We have been in Miami for three weeks, since November 29. We knew we would have to wait at least two weeks to get the part for our jib furler. That came and we had it installed on Wednesday, December 12. Our rigger, Kyle, had estimated six hours to remove the forestay, install the new furler, and put it back on the boat. Like everything on a boat, this did not go quite according to plan. Below are two photos of the parts of the furler that we had installed.
First, since we are on a mooring ball at Dinner Key Marina and Mooring Field, we had to go to a dock in the marina for the installation. This marina was partially destroyed during Hurricane Irma in 2017 and there have been few, if any, repairs made so some of the slips and docks are still in pieces. We went to a sea wall in the marina and were told we would pay $23 for every three hours we stayed there. There was no power available so our riggers had to use our Honda generator to power their tools.
We moved to the sea wall at 8 am and the riggers arrived at 8:30 am. They began by taking down the forestay, which included the furler that no longer worked, with a swivel at the top and a drum at the bottom. Mark had already removed the jib sail which saved some time. Before they took down the forestay, which supports the mast, they had to add several lines from the mast to the deck. In order to do this, Kyle, the rigger, needed to climb the mast, attach the lines, and then release the forestay.
Once the mast was secure, Kyle lowered the forestay while his helper guided it to the dock.

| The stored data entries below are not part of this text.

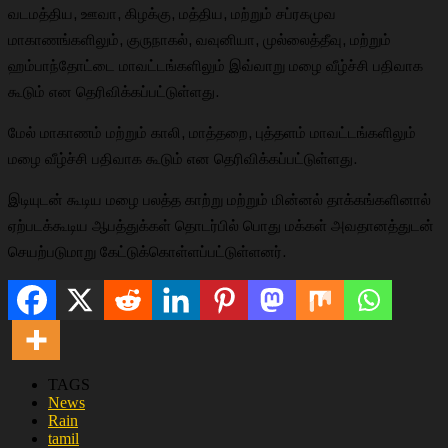
வடமத்திய, ஊவா, கிழக்கு, மத்திய, மற்றும் சப்ரகமுவ
மாகாணங்களிலும், குருநாகல், வவுனியா, முல்லைத்தீவு, மற்றும்
ஹம்பாந்தோட்டை மாவட்டங்களிலும் இவ்வாறு மழை வீழ்ச்சி பதிவாக
கூடும் என தெரிவிக்கப்பட்டுள்ளது.
மேல் மாகாணம் மற்றும் காலி, மாத்தறை, புத்தளம் மாவட்டங்களிலும்
மழை வீழ்ச்சி பதிவாக கூடும் என தெரிவிக்கப்பட்டுள்ளது.
இடியுடன் கூடிய மழை பலத்த காற்று மற்றும் மின்னல் தாக்கங்களினால்
ஏற்படக்கூடிய ஆபத்துக்கள் தொடர்பில் பொது மக்கள் அவதானத்துடன்
செயற்படுமாறு கேட்டுக்கொள்ளப்பட்டுள்ளனர்.
TAGS
News
Rain
tamil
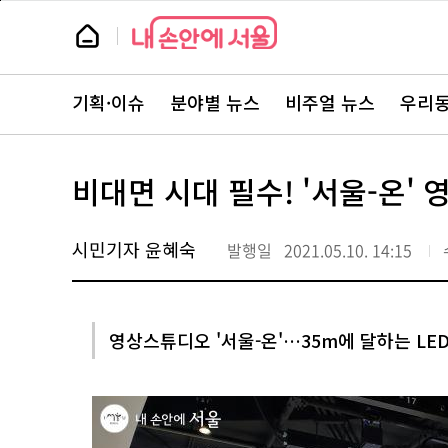
본
페
문
이
뉴
바
지
스
로
상
룸
가
단
뉴
기
으
스
로
기획·이슈
분야별 뉴스
비주얼 뉴스
우리동
주
이
요
동
서
비
스
비대면 시대 필수! '서울-온'
바
로
가
기
시민기자 윤혜숙
발행일
2021.05.10. 14:15
영상스튜디오 '서울-온'…35m에 달하는 L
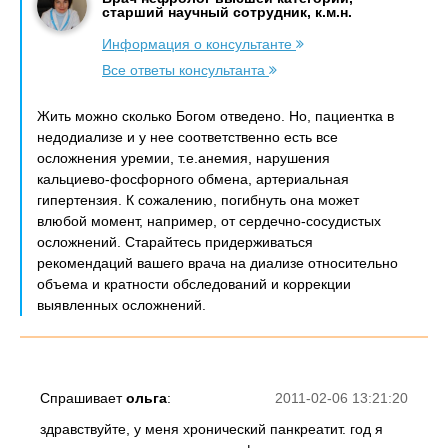
старший научный сотрудник, к.м.н.
Информация о консультанте
Все ответы консультанта
Жить можно сколько Богом отведено. Но, пациентка в
недодиализе и у нее соответственно есть все
осложнения уремии, т.е.анемия, нарушения
кальциево-фосфорного обмена, артериальная
гипертензия. К сожалению, погибнуть она может
влюбой момент, например, от сердечно-сосудистых
осложнений. Старайтесь придерживаться
рекомендаций вашего врача на диализе относительно
объема и кратности обследований и коррекции
выявленных осложнений.
Спрашивает
ольга
:
2011-02-06 13:21:20
здравствуйте, у меня хронический панкреатит. год я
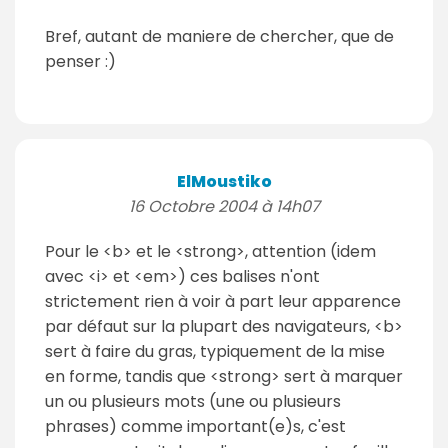
Bref, autant de maniere de chercher, que de
penser :)
ElMoustiko
16 Octobre 2004 à 14h07
Pour le <b> et le <strong>, attention (idem
avec <i> et <em>) ces balises n'ont
strictement rien à voir à part leur apparence
par défaut sur la plupart des navigateurs, <b>
sert à faire du gras, typiquement de la mise
en forme, tandis que <strong> sert à marquer
un ou plusieurs mots (une ou plusieurs
phrases) comme important(e)s, c'est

Once the forestay was on the ground, they discovered a big problem. A cable that runs through the forestay was twisted and needed to be replaced. They hopped in their truck, drove back to Ft. Lauderdale where their office is located, had a cable cut to the exact length needed, down to a fraction of an inch, and returned with it. By then it was early afternoon. The addition of the cable replacement added time to the repair and by 6 pm they were still working. We contacted the marina office which closes at 7 pm and told them that we were not going to get off the sea wall and needed to spend the night. Normally this is not allowed. Apparently at that point we became transients, i.e. we were staying overnight and needed to pay $3 a foot. With taxes it came to $132.00. By 8 pm the riggers had raised the new forestay, attached our jib sail, tested the furler, and were finished. We don’t have a picture of them putting the forestay back up since it gets dark here in December by 6 pm.
While this repair delayed our ability to cross over to the Bahamas, and the cost was about the same amount we budget for our entire six months in the Bahamas, it was well worth it and thankfully we discovered the problem while still in Florida so it could be repaired.
We didn’t have to wait too long for the next weather window. Sunday, December 16, looks fairly good for crossing to Bimini. The wind is WNW. We usually avoid any wind direction with “north” in it because when the Gulf Stream, which runs north, meets wind blowing from the north, the seas in the Stream are higher. However, the forecast is for 2-4 or 3-5 ft seas and 8-15 kt wind. We suspect it will be rougher than we like, but the relatively mild conditions will continue for several days, hopefully allowing us to continue on to Great Harbour Cay in the Berries, Nassau, and possibly even over to the northern Exumas. However, it is very rare for us to be able to continue on to our next destinations so quickly, and we fully expect we’ll need to stay in one of those stops more than a day.
Finally, our seventh cruise to the Bahamas can begin.